Catherine O’Hara co-stars as the motherly opossum Pinktail, who is perhaps Roz’s greatest ally (she has many children of her own and does her best to show them how to play dead when necessary). Also on hand are Bill Nighy’s goose Longneck, who encourages Brightbill’s training so that he’ll be ready in time for the great migration in a few months. Matt Berry, Mark Hamill, and Ving Rhames provide supporting voices, and Stephanie Hsu shows up later in the film as Vontra, a robot whose path crosses Roz’s life on the island in disruptive ways, Each performer adds so much humor and humanity to their roles, even the ones playing robots.
I can’t emphasize enough how good this film looks. Just last week, I sang the praises of the animated Transformers One, and a few months back, I gushed about Inside Out 2. But The Wild Robot looks better than both, and like Inside Out 2, there’s a very good chance you’ll cry openly at some point during the movie. In my mind, those two films are a toss up for best animated works of the year.

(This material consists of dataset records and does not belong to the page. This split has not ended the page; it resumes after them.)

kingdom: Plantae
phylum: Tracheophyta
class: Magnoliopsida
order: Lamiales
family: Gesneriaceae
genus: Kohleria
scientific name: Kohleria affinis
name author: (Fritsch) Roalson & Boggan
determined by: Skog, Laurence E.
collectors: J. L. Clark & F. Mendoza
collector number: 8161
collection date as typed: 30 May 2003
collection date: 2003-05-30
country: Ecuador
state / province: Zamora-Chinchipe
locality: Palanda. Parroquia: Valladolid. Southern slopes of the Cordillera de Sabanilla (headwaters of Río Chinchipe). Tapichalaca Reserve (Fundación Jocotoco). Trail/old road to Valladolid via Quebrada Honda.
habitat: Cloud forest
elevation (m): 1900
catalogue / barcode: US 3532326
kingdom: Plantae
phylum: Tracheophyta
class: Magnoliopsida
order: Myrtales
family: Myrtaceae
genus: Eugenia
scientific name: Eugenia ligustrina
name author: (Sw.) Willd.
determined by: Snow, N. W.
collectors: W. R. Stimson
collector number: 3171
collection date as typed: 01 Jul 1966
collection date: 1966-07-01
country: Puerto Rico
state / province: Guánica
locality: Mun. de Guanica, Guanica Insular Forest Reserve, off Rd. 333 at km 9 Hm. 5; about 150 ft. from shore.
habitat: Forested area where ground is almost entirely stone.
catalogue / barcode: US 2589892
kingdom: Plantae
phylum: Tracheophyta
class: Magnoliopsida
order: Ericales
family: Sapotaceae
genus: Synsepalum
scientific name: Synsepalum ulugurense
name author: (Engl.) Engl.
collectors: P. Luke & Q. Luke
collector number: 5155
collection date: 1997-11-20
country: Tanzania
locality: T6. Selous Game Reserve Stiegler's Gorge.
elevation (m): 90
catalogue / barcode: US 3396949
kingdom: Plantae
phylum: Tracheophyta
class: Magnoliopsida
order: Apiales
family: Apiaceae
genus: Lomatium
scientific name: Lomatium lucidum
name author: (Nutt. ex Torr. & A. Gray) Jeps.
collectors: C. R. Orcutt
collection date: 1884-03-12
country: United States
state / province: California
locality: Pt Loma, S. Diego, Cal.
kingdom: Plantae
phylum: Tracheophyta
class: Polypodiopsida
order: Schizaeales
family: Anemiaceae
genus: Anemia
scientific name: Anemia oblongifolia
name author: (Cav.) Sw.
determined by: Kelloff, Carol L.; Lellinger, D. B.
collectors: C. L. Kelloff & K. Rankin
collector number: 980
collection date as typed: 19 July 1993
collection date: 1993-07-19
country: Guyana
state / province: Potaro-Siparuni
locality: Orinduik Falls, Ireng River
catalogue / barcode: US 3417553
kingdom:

But more than that, both are among the finest movies of the year, period. This one has subversive, dark humor, while also being completely accessible to younger viewers. But like something akin to The Iron Giant, The Wild Robot features a subtext that is aimed right at the hearts and minds of adults, and it’s this layered approach to storytelling that impressed me so much. Roz is constantly reminded that it shouldn’t feel anything, and it’s the robot’s insistence that it should and does that gives this story such an uplifting glow. Just see it.
The film is now playing in theaters.